6. In a Special Bench decision of this Court reported in -- 'Keshab Chandra v. Lokenath Jena'. AIR 1951 Orissa 186 (C) there are some observations regarding the construction of Section 31-B which are helpful. At pages 32 and 33 of that decision I observed that the main object of s. 31-B was to validate all pre-1938 transfers and place them on the same footing as post-1938 transfers except to the limited extent, of retaining the landlord's right of realising mutation-fee in respect of the former class of transfers. I, however, pointed out that in considering whether the landlord was bound to implead the transferee in rent suits, his knowledge of the transfer was decisive and the giving of notice by registered post was only a mode of apprising him of such transfer and that it was open to a party to show in a particular case that he was made aware of the transfer by other means. It is true that the majority did not accept my view as regards post-1938 transfers. But as regards construction of Section 31-B no dissent was expressed by other Judges and in a later decision reported in 'AIR 1953 Orissa 95 at p 96 (B) Das J. (as he then was) partly relied on my construction of Section 31-B.
7. Mr. Dasgupta then urged that the conduct of the transferee in ignoring the notice (ext 7) sent to him by the landlord in 1941 and thereby allowing the holdings to be brought to sale for arrears of rent would amount to an acquiescence on his part to the representation of the holdings by the recorded tenants and that consequently the holdings were properly represented in the rent sale. In support of this argument he relied on some observations in the judgment of Das J. in 'AIR 1951 Orissa 186 at pp. 211, 212 (C)'. This argument appears to be based partly on a question of fact which cannot be taken up for the first time in a second appeal.
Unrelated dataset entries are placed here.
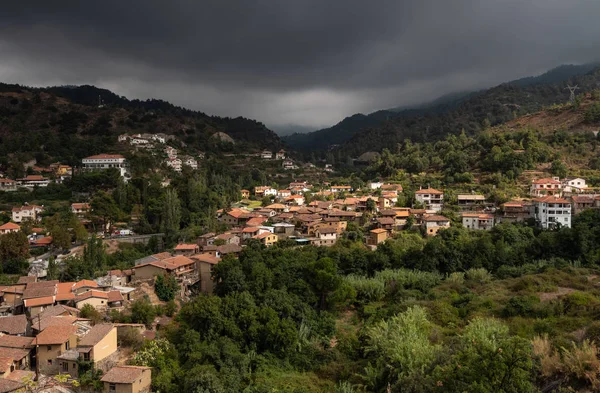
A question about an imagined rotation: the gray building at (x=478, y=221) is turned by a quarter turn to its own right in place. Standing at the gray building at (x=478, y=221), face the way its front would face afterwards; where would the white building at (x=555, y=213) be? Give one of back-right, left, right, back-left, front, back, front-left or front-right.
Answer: back

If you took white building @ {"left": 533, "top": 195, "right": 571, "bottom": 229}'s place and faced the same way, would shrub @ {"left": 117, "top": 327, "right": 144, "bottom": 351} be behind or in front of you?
in front

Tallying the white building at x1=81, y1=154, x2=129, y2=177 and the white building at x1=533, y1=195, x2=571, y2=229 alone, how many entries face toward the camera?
2

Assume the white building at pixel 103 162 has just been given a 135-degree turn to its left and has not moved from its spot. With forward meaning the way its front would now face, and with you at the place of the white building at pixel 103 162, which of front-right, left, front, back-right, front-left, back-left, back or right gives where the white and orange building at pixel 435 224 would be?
right

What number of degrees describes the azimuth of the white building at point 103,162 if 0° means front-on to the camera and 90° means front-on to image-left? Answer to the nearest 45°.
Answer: approximately 0°

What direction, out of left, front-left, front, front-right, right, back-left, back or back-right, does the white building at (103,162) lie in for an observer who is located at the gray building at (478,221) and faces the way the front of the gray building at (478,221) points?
right

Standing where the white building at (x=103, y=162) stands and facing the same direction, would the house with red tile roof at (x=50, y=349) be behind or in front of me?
in front

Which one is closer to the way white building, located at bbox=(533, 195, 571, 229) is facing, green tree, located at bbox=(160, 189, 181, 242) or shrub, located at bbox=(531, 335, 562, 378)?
the shrub

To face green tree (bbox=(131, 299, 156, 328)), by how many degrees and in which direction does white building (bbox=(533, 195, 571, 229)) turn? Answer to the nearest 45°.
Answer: approximately 45° to its right

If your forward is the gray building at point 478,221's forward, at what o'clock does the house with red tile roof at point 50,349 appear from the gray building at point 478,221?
The house with red tile roof is roughly at 1 o'clock from the gray building.

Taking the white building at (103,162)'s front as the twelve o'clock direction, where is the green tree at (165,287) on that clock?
The green tree is roughly at 12 o'clock from the white building.

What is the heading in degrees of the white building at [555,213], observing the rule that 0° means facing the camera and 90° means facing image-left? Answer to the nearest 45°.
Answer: approximately 0°

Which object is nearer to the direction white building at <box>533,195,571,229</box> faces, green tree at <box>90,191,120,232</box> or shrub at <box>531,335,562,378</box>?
the shrub
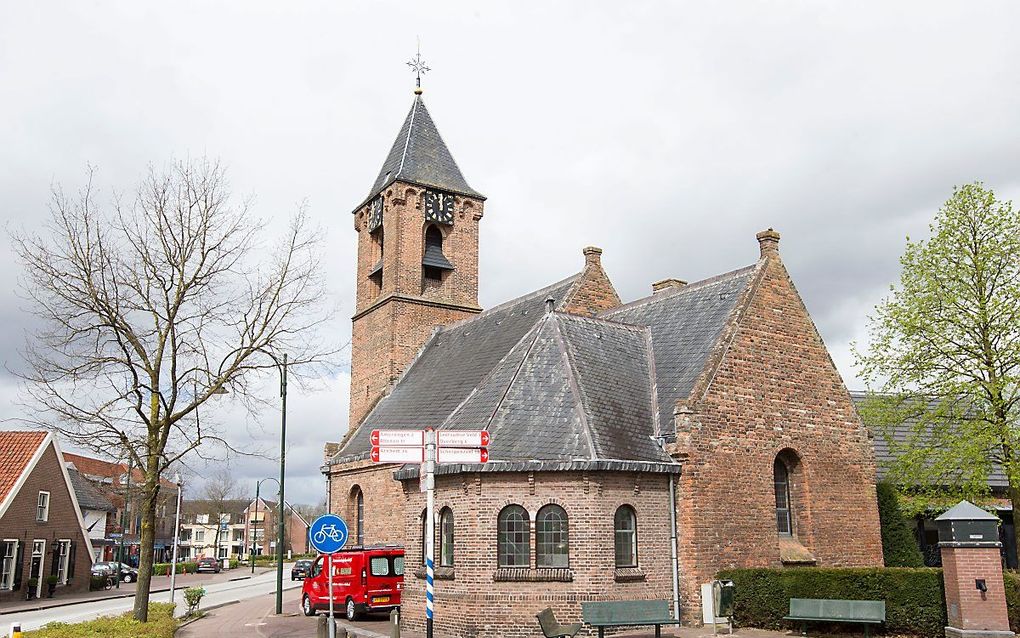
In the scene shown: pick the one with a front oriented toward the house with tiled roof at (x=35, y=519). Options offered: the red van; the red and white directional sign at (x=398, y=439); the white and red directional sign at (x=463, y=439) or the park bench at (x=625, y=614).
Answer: the red van

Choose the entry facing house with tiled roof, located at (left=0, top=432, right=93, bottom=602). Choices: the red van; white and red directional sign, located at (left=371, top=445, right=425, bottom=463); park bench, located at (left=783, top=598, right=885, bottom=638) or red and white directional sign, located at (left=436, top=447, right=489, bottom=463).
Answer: the red van

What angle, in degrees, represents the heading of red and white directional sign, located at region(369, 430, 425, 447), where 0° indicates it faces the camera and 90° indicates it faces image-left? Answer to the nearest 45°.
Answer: approximately 0°

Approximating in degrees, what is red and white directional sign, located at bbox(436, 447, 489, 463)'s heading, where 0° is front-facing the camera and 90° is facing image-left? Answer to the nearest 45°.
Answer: approximately 0°

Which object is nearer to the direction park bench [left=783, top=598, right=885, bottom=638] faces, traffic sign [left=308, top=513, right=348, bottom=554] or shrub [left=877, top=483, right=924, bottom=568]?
the traffic sign

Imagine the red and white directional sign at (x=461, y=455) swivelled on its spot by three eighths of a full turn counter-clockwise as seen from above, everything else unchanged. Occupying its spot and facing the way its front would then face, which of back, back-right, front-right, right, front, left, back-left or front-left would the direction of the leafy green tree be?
front

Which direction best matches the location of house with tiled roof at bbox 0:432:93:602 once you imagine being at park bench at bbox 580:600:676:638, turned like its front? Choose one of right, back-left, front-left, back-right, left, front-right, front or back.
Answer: back-right

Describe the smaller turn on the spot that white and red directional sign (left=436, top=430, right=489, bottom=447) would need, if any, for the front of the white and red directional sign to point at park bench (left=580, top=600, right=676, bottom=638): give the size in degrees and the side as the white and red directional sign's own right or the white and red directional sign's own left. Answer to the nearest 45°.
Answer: approximately 135° to the white and red directional sign's own left
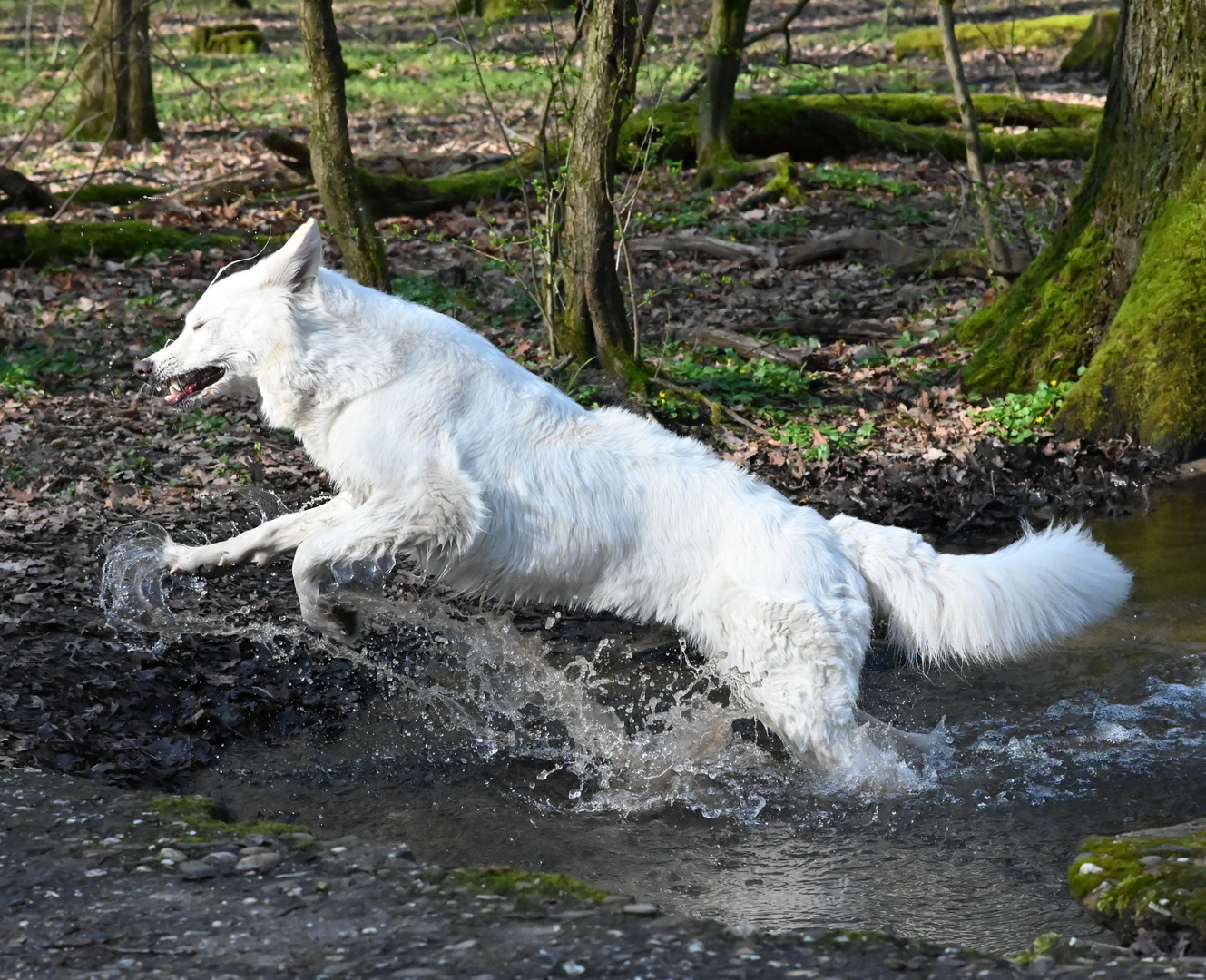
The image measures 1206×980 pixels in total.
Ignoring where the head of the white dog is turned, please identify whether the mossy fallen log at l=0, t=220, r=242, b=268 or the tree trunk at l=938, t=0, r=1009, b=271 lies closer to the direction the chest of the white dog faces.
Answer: the mossy fallen log

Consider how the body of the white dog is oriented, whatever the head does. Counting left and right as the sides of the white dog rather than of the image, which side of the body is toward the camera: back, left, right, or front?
left

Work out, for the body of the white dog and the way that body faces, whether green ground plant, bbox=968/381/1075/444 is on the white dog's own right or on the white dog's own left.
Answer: on the white dog's own right

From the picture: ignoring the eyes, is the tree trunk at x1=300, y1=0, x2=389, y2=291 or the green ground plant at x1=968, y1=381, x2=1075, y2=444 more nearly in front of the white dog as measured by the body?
the tree trunk

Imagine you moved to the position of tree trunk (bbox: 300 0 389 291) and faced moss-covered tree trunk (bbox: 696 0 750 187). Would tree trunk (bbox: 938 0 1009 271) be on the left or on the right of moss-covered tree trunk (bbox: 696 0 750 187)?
right

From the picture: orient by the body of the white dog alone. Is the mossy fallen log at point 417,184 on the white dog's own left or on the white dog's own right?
on the white dog's own right

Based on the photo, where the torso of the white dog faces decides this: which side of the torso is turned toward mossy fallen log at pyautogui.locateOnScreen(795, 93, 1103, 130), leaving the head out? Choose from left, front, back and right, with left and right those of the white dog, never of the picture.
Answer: right

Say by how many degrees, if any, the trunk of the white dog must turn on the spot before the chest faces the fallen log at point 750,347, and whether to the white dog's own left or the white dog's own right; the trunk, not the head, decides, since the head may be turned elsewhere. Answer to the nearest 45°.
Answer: approximately 90° to the white dog's own right

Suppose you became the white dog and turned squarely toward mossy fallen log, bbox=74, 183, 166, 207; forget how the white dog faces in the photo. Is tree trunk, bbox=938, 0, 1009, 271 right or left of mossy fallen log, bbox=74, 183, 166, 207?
right

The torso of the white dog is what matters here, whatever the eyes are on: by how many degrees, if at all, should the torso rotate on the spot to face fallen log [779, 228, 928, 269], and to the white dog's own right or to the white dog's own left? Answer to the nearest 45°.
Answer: approximately 90° to the white dog's own right

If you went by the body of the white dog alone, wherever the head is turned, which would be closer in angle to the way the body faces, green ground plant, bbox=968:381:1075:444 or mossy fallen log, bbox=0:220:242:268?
the mossy fallen log
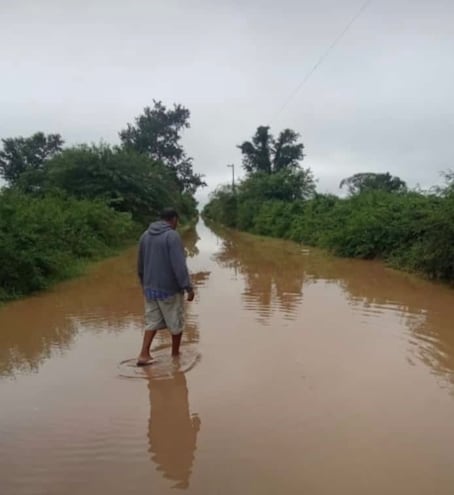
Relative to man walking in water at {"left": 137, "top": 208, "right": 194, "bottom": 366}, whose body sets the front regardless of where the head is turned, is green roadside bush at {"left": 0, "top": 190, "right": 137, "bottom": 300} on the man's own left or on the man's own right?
on the man's own left

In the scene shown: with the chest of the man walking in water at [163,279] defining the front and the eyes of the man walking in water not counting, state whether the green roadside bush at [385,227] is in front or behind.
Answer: in front

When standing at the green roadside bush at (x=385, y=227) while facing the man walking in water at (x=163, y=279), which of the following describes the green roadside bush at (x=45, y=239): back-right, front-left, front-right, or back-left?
front-right

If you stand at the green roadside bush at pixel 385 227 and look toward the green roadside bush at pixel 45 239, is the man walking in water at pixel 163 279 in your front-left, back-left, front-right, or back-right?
front-left

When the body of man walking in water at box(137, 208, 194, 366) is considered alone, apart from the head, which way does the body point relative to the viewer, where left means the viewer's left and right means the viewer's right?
facing away from the viewer and to the right of the viewer
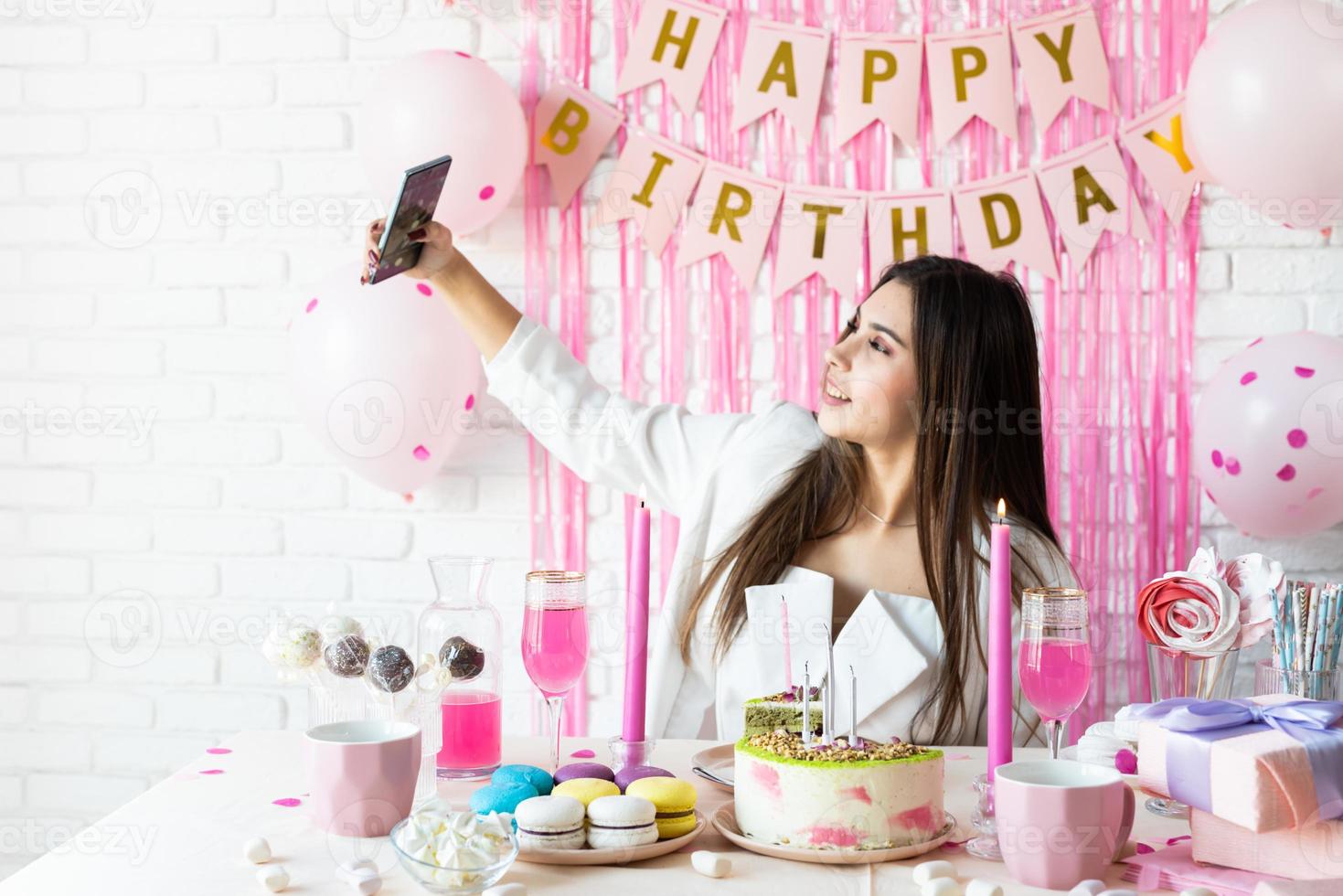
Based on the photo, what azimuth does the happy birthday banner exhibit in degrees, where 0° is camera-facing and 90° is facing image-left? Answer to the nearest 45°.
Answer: approximately 0°

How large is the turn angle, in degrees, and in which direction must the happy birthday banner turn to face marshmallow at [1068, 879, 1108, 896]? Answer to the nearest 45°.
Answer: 0° — it already faces it

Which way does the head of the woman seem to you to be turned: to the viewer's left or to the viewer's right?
to the viewer's left

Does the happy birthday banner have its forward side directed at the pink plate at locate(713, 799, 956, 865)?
yes

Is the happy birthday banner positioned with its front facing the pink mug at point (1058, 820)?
yes

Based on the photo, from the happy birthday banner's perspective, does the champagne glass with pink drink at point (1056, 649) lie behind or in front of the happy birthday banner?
in front

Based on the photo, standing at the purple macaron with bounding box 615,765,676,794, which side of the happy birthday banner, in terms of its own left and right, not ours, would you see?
front

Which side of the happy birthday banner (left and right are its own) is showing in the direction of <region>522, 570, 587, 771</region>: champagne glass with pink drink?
front

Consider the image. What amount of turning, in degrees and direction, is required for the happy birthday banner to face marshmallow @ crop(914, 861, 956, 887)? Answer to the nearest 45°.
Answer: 0° — it already faces it

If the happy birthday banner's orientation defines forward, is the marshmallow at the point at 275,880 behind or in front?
in front

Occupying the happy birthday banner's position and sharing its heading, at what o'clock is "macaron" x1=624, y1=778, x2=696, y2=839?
The macaron is roughly at 12 o'clock from the happy birthday banner.

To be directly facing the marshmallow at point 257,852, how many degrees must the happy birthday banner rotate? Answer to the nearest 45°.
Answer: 0° — it already faces it

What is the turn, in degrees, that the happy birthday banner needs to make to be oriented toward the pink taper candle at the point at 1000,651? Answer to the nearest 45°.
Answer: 0° — it already faces it
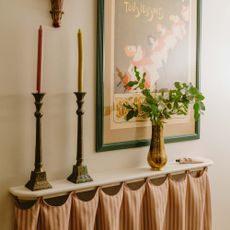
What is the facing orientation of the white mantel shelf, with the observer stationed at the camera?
facing the viewer and to the right of the viewer

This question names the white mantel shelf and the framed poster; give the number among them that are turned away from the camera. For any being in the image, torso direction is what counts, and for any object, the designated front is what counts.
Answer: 0

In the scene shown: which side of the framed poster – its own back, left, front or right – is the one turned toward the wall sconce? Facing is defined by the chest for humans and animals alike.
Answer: right

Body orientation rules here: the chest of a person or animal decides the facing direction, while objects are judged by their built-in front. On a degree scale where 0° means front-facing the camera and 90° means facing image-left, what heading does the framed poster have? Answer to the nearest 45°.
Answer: approximately 315°
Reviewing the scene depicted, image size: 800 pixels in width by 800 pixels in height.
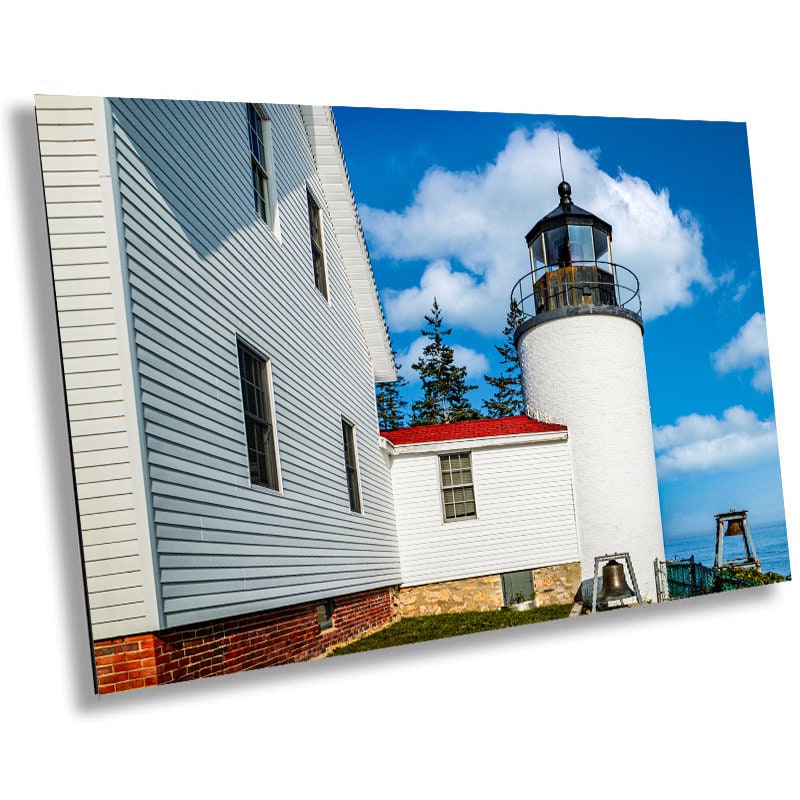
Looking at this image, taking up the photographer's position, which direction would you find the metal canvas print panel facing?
facing the viewer and to the right of the viewer
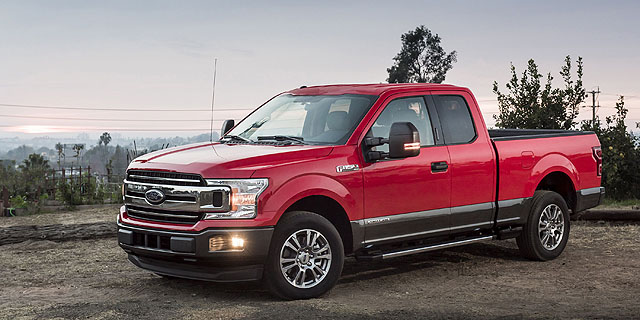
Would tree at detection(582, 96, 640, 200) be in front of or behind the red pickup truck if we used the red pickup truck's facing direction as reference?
behind

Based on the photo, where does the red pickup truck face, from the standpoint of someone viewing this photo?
facing the viewer and to the left of the viewer
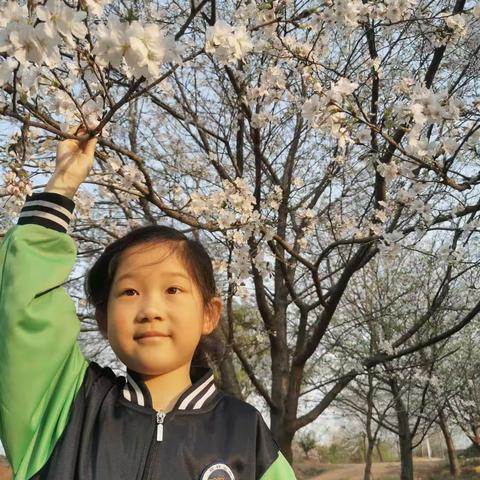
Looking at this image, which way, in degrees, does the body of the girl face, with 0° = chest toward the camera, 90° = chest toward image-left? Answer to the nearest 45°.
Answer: approximately 0°

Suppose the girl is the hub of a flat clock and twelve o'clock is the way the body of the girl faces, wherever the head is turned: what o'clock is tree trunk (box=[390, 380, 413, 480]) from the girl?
The tree trunk is roughly at 7 o'clock from the girl.
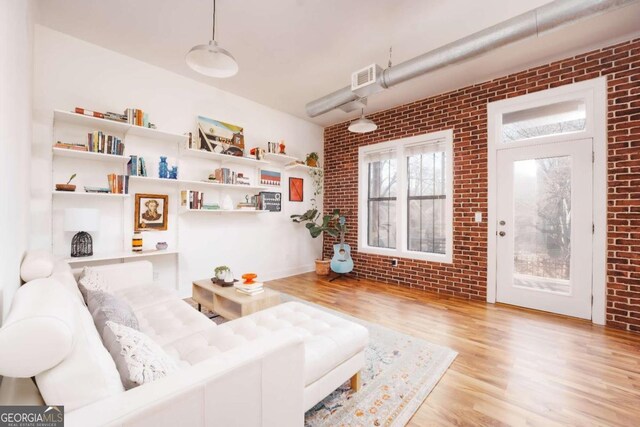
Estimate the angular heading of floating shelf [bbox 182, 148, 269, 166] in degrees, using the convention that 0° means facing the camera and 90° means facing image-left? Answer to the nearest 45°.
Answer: approximately 315°

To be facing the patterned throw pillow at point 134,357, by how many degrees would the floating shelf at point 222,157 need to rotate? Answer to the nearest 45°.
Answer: approximately 45° to its right

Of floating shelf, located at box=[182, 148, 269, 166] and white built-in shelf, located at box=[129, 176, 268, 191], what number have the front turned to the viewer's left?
0

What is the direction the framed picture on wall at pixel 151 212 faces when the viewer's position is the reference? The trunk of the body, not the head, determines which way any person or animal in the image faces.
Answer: facing the viewer

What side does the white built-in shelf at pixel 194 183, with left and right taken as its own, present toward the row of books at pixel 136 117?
right

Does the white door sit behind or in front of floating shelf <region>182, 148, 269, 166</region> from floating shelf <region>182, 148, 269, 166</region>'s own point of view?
in front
The question as to whether the transferee's conduct from 1941 to 1944 would justify an inference that he acquiesced in allowing the holdings to be represented by his transferors in a rent suit was not taken up before the lower Courts nor was all available evidence in support of the same adduced. Mere silence on his part would not necessarily lead to an inference of such acquiescence. It may be that he did not want to pay the mutation-fee unless the landlord actually sued him for the same within the special period of limitation imposed by Section 31-B (1). But that would not take away his right which has been expressly conferred on him by the amending Act of 1938.
Moreover, in view of the knowledge of the transfer on the part of the landlord he might have kept quiet knowing fully well that if any rent suit was brought he would be given due notice. Apart from all these considerations the observations of Das J. in the case cited above are limited to those cases where the creditor's action in failing to im-plead the person really interested was 'bona fide'. Here, however, the 'bona fide' of the landlord is open to grave suspicion because with a clear knowledge of the transfer as early as 1941 he ignored the transferee in the rent suit brought in 1943-44. I am, therefore, not inclined to accept Mr. Das-gupta's argument that the conduct of the transferee from 1941 to 1944 would amount to acquiescence in the transferors representing the holdings in rent suits.
8. For the aforesaid reasons, I would affirm the judgments of both the Courts and dismiss the appeal with costs.